▶ **Consigne A**
Répondez à ces questions sur l'extrait consacré aux pierres de la basilique de Saint-Denis :
(i) Selon le maire, depuis combien de temps les pierres taillées reposent-elles aux pieds de la basilique ?
(ii) D'après la municipalité de Saint-Denis, où se trouve l'autre partie des pierres, en dehors du chevet de l'église ?
(iii) Par quels moyens les auteurs ont-ils demandé à voir les pierres ?
▶ **Consigne B**
Pouvez-vous reprendre l'extrait sur les pierres de la basilique de Saint-Denis à la suite de sa dernière phrase ?

▶ **Extrait choisi**
- - -

Les dernières informations que nous avons pu obtenir à ce sujet (de manière évidemment non officielle) démontrent encore plus clairement le scandale dont il s’agit, et les deux mensonges - qui pèsent évident lourd dans la balance - proférés par ceux qui tentent depuis plusieurs années de faire passer cette idée folle :

 « les pierres ont été soigneusement conservées et seront réutilisées dans la reconstruction ». Le maire proclame : « tout le matériel est stocké au chevet de l’église, il s’agit de remonter les pierres taillées, qui reposent depuis cent cinquante ans aux pieds de la basilique [1]. » La municipalité de Saint-Denis, lorsque nous l’interrogions, nous indiquait que les pierres étaient en partie au chevet de l’église, et en partie conservées dans le dépôt archéologique de la ville. Mais alors que nous avons à plusieurs reprises, par mail et par téléphone, demandé à les voir, curieusement, cela ne nous a jamais été accordé.

- - -

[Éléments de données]
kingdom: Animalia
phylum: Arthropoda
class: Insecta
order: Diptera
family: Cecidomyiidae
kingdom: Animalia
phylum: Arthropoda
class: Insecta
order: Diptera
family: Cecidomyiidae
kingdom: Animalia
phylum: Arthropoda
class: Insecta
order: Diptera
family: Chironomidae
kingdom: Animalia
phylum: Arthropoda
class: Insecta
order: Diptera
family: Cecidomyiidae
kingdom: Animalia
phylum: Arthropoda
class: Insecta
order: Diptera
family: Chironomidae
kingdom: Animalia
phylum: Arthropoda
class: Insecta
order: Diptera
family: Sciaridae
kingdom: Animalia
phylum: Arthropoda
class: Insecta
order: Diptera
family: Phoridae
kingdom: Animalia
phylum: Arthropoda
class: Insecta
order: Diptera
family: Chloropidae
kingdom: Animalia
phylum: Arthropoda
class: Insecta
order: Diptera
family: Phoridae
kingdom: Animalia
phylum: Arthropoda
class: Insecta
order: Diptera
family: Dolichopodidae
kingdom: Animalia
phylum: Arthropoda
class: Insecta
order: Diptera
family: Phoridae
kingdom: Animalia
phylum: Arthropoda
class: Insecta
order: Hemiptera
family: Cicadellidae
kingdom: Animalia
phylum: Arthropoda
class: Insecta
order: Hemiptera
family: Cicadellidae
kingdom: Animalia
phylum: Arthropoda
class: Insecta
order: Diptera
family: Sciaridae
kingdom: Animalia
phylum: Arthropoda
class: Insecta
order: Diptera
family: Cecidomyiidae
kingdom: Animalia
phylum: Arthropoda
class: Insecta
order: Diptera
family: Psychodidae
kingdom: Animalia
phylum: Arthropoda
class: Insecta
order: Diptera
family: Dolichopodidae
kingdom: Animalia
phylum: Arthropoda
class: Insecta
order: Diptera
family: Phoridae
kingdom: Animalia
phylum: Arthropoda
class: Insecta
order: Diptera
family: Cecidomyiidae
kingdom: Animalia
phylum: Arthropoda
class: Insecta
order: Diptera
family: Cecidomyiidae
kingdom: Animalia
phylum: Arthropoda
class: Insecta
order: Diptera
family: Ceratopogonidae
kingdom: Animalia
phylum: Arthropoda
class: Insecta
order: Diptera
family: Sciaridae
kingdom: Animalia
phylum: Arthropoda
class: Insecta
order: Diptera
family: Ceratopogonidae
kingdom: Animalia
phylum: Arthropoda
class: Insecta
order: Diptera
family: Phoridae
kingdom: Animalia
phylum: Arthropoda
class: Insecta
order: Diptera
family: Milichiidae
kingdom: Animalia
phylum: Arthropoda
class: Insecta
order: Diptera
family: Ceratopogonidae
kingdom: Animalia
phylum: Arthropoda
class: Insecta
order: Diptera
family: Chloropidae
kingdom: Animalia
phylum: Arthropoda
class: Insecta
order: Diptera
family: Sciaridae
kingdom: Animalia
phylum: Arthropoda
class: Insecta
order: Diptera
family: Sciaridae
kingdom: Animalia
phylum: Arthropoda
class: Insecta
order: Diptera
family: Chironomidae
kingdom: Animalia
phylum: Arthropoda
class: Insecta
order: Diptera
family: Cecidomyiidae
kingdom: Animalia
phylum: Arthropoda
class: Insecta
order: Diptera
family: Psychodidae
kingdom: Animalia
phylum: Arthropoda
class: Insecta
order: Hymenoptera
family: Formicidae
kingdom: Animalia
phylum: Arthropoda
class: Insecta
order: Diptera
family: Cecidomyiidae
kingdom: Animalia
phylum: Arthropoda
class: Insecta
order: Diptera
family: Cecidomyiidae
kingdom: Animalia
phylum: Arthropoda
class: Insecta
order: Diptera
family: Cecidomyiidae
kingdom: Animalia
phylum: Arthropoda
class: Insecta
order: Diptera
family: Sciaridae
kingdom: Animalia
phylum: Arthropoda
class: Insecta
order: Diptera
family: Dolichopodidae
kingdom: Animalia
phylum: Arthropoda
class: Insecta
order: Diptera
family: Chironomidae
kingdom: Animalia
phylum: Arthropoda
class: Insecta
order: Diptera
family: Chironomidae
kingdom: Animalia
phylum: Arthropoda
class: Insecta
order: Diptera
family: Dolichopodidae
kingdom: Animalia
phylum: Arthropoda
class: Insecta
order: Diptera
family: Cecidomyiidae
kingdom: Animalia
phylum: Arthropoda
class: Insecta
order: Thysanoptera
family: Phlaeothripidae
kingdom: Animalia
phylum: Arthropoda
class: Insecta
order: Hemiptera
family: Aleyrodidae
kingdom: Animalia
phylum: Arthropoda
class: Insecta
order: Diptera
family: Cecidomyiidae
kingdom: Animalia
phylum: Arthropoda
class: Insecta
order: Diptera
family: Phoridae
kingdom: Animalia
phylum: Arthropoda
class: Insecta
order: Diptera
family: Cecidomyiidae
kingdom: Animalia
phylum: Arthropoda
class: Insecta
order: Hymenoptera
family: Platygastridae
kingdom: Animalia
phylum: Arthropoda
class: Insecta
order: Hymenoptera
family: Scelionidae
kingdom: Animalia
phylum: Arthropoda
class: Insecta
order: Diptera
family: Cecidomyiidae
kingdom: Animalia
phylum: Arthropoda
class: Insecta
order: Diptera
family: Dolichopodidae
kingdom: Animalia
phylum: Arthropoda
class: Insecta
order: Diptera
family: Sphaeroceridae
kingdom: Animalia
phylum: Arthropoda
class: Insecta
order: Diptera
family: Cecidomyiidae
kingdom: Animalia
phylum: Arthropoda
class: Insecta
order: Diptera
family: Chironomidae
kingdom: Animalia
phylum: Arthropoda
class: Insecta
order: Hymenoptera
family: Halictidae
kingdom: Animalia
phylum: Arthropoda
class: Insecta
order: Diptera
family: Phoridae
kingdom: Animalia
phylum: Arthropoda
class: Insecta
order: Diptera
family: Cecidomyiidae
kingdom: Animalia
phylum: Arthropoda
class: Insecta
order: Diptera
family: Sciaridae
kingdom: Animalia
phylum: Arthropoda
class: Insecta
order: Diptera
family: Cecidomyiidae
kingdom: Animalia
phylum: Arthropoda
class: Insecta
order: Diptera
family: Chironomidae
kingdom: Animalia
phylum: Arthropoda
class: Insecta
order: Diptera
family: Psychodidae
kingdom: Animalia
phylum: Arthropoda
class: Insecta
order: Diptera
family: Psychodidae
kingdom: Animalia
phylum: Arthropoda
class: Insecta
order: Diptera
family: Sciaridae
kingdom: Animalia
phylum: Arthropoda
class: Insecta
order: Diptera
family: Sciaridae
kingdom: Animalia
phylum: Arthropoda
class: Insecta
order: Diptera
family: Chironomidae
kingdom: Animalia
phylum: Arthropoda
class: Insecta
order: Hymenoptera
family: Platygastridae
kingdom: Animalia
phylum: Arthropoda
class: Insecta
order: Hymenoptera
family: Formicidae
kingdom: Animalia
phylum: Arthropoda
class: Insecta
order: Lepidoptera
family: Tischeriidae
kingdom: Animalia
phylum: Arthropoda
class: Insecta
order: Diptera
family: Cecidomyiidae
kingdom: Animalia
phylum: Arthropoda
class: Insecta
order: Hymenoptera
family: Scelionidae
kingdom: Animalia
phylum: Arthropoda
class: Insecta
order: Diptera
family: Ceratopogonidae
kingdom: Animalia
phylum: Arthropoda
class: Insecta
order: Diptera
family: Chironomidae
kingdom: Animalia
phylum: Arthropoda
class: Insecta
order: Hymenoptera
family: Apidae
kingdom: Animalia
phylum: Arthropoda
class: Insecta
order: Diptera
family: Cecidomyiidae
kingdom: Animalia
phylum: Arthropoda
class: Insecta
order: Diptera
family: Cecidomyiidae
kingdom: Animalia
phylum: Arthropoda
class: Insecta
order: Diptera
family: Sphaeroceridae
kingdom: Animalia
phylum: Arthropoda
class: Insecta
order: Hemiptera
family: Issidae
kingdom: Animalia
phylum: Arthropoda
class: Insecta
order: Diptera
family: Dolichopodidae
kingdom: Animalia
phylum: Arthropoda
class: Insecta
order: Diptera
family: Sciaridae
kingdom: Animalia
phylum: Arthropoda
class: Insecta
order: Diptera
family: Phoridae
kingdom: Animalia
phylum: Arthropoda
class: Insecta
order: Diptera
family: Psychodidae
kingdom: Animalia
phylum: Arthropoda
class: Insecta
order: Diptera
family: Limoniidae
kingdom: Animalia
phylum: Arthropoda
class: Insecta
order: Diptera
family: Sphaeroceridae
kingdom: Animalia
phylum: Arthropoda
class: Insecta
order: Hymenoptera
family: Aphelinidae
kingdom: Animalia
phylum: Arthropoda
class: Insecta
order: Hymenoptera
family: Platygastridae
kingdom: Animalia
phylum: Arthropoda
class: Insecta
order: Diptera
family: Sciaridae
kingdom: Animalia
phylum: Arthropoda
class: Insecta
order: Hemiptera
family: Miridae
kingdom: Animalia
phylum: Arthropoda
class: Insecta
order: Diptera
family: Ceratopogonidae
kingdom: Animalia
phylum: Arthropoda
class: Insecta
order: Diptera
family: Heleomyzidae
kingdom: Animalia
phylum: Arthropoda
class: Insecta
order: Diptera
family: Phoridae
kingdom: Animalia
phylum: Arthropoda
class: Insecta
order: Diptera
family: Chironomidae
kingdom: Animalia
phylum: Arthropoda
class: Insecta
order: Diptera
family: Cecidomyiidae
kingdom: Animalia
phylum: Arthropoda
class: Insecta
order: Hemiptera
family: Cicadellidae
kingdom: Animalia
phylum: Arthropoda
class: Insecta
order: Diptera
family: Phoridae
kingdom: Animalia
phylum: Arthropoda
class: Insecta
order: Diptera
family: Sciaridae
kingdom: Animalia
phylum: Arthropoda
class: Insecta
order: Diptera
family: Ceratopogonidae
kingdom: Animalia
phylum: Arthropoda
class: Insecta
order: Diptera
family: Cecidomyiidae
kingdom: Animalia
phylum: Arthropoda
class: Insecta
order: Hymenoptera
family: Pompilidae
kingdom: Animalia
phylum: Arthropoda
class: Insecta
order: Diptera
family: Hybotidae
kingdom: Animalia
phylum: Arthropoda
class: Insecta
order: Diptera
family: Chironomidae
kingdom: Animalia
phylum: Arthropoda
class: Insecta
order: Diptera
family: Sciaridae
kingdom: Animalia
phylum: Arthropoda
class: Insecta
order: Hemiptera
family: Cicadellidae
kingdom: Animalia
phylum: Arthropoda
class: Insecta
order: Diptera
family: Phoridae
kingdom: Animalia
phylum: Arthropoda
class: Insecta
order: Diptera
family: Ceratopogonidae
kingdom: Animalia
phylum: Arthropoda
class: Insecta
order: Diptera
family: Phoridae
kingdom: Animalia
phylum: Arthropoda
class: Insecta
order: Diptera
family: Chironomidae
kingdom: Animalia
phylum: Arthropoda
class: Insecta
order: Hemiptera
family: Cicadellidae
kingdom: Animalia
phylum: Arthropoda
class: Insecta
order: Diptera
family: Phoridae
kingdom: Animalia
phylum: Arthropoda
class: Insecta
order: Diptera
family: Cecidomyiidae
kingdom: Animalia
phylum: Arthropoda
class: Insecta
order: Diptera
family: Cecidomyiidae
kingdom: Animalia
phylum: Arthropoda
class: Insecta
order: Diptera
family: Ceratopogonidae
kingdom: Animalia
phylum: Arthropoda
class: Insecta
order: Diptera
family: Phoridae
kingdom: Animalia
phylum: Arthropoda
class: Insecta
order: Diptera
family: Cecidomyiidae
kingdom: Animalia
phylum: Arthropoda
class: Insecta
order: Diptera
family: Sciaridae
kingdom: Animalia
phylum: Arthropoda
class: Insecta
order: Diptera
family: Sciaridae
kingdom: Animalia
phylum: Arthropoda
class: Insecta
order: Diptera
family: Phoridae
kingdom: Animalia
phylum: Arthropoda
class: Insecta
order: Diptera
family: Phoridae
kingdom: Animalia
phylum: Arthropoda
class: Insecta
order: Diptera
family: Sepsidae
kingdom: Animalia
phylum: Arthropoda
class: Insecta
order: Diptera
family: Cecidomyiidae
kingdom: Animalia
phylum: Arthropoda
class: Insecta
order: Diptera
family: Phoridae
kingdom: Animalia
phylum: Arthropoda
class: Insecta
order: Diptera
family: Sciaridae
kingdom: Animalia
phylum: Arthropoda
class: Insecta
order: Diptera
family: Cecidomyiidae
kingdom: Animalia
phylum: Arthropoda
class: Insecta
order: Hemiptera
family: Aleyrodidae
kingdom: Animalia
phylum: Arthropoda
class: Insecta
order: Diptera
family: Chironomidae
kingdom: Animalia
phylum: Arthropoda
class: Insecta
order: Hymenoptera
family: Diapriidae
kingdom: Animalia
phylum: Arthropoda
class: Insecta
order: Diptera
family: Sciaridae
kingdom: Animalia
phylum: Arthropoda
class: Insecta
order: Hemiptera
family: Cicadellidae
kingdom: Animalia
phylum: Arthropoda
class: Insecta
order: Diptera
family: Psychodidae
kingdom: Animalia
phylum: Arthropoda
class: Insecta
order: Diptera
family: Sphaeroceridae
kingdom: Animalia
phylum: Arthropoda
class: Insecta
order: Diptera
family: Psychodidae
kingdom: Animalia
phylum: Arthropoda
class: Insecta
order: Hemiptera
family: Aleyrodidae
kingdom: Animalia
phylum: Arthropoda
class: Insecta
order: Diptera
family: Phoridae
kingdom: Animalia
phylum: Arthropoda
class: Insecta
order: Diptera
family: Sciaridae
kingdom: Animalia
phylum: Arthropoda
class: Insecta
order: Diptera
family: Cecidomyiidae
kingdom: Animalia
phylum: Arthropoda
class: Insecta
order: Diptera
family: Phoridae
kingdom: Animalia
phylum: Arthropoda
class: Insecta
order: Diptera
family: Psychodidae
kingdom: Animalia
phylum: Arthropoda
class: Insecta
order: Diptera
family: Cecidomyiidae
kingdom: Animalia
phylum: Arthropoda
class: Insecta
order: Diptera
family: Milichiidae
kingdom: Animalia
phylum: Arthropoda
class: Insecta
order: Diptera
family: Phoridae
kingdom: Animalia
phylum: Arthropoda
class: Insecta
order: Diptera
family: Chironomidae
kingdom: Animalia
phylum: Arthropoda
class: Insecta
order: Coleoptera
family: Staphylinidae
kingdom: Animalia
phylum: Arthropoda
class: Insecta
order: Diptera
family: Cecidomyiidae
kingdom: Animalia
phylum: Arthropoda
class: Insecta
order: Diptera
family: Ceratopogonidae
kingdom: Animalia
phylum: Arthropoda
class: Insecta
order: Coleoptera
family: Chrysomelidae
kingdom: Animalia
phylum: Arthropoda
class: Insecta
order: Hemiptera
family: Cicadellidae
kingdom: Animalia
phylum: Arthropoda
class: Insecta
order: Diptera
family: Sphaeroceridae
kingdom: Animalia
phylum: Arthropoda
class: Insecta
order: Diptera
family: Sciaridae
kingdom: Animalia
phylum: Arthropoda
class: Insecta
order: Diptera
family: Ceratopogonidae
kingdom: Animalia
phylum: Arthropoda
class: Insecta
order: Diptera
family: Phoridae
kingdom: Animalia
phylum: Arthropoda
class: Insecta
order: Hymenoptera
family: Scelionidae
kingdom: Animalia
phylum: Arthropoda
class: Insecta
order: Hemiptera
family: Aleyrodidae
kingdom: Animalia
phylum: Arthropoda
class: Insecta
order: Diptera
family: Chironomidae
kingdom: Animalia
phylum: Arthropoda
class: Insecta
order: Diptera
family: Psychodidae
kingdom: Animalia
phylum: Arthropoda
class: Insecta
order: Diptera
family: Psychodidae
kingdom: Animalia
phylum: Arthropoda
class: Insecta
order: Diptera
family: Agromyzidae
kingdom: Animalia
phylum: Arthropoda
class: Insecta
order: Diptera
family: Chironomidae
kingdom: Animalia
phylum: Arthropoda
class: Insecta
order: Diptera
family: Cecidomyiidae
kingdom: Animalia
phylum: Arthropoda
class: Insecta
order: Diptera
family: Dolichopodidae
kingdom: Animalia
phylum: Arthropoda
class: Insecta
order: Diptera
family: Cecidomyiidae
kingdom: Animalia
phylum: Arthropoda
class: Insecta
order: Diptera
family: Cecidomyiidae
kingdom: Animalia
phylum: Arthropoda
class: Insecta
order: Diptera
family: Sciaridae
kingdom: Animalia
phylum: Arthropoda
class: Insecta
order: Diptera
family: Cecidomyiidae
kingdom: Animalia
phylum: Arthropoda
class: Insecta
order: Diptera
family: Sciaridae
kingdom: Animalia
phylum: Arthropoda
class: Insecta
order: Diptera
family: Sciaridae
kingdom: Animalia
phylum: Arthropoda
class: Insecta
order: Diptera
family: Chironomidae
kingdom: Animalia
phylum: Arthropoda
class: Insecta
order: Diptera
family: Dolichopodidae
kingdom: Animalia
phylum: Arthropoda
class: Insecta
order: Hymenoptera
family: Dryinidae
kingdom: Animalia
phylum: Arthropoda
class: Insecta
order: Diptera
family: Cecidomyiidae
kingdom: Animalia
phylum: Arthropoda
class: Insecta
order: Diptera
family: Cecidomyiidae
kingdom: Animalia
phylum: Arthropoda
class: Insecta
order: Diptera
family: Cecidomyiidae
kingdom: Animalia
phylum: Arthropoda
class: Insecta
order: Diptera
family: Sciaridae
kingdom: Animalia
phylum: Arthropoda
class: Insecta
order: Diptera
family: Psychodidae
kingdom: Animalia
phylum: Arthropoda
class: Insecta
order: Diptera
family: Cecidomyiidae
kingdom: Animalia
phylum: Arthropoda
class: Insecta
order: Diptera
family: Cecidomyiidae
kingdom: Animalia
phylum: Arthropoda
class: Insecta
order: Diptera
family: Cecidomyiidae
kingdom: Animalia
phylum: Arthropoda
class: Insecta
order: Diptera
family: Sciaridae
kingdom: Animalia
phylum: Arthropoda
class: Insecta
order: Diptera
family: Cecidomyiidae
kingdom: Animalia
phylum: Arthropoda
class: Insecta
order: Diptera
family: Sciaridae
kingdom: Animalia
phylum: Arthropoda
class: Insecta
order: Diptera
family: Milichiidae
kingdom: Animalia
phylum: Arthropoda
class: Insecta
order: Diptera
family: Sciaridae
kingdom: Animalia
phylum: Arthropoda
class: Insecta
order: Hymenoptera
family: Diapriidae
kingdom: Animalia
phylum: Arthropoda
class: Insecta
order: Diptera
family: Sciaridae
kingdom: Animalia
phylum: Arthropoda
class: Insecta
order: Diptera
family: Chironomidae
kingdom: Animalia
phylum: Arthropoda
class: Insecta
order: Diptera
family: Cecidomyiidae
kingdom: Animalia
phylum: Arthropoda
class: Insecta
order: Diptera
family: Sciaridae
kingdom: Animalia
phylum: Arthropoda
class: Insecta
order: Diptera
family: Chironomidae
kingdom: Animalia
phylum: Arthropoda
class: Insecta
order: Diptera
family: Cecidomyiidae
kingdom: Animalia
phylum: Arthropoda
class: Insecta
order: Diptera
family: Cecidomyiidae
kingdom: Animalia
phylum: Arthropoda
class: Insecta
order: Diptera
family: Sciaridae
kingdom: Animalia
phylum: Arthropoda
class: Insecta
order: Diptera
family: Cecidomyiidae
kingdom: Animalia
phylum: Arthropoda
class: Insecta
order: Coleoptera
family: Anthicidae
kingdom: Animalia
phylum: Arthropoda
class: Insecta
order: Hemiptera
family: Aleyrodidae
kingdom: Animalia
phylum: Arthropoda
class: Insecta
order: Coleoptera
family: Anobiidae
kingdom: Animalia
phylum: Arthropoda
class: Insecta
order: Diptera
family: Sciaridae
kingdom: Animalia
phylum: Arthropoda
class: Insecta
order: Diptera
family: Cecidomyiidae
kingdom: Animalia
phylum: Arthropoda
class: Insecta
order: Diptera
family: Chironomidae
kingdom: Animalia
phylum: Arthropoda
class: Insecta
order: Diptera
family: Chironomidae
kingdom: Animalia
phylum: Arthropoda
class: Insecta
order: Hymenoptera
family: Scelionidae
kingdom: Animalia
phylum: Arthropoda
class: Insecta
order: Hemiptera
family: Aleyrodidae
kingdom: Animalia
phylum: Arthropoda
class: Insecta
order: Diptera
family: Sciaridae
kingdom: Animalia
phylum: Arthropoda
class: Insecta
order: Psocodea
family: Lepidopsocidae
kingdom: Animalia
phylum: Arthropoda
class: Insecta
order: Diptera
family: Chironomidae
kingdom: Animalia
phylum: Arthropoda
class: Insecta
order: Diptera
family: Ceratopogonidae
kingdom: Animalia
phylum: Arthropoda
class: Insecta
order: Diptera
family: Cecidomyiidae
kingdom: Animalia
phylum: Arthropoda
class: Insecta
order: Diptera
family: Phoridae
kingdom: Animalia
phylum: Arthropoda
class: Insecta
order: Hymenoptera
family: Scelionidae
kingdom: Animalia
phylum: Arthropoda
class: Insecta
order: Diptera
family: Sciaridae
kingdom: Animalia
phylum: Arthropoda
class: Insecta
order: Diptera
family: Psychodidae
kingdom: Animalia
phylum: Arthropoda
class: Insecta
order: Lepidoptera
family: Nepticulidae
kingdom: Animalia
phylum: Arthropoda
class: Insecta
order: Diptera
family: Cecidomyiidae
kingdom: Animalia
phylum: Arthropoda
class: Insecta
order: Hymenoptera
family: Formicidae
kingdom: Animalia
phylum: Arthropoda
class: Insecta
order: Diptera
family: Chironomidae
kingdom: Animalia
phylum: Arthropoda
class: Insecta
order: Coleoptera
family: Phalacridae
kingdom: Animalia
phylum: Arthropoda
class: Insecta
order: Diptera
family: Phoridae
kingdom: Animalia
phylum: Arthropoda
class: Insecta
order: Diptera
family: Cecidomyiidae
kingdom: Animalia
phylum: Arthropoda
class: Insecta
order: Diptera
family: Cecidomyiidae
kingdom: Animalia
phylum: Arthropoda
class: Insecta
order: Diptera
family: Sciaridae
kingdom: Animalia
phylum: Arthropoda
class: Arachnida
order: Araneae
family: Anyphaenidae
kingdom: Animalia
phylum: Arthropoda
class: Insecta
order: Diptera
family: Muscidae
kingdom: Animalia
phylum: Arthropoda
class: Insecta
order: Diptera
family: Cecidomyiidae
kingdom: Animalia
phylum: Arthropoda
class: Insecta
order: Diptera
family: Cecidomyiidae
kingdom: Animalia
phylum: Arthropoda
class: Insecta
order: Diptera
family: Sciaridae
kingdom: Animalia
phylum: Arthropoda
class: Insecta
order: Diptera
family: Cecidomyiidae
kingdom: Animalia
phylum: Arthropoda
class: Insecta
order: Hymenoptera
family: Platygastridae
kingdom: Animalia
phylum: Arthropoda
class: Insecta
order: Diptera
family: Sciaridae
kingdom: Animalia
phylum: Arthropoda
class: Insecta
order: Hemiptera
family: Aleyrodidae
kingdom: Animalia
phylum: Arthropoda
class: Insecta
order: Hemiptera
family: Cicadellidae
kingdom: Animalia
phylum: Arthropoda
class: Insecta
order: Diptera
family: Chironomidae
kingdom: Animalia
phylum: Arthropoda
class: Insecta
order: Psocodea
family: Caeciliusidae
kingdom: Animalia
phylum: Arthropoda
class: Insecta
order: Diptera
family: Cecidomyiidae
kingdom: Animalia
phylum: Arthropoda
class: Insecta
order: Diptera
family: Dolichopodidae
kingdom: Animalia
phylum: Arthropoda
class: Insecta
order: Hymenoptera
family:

- - -

▶ **Réponse finale A**
(i) Depuis cent cinquante ans.
(ii) Dans le dépôt archéologique de la ville.
(iii) Par mail et par téléphone.

▶ **Réponse finale B**
Car évidemment, c’est faux. Nous nous en doutions depuis longtemps puisque cet argument n’avait pas été utilisé lorsque nous nous étions penché sur cette affaire il y a quatre ans. Les polémiques qui ont suivi ont donc donné une idée aux promoteurs de la reconstruction : dire que les pierres sont conservées, et qu’on ne fait que les remettre en place.
Non seulement une grande partie des pierres a été perdue (sinon, pourquoi ne pas nous les montrer ?), mais il n’est pas question de réutiliser celles qui subsistent, pour des raisons évidentes de solidité. L’architecte a juste prévu de les prendre comme modèle pour retailler de belles pierres toutes neuves.

 « la flèche sera reconstruite à l’identique, selon le modèle du XIIIe siècle déposé en 1846 ». L’architecte en chef des monuments historiques, Jacques Moulin (celui qui a sévi à Fontainebleau - lire notamment cet article) affirme à la presse (qui le reprend comme un seul homme) qu’« il dispose de tous les documents nécessaires pour reconstruire à l’identique la tour de 86 m de haut démolie il y a 170 ans. » (voir cet article du Parisien). Et le président de l’intercommunalité Plaine Commune et ancien maire, Patrick Braouzec, explique que « nous proposons de remonter la flèche à l’identique [2]. »
C’est faux. L’objectif est en réalité de construire selon un plan prévu, mais non réalisé, de l’architecte François Debret.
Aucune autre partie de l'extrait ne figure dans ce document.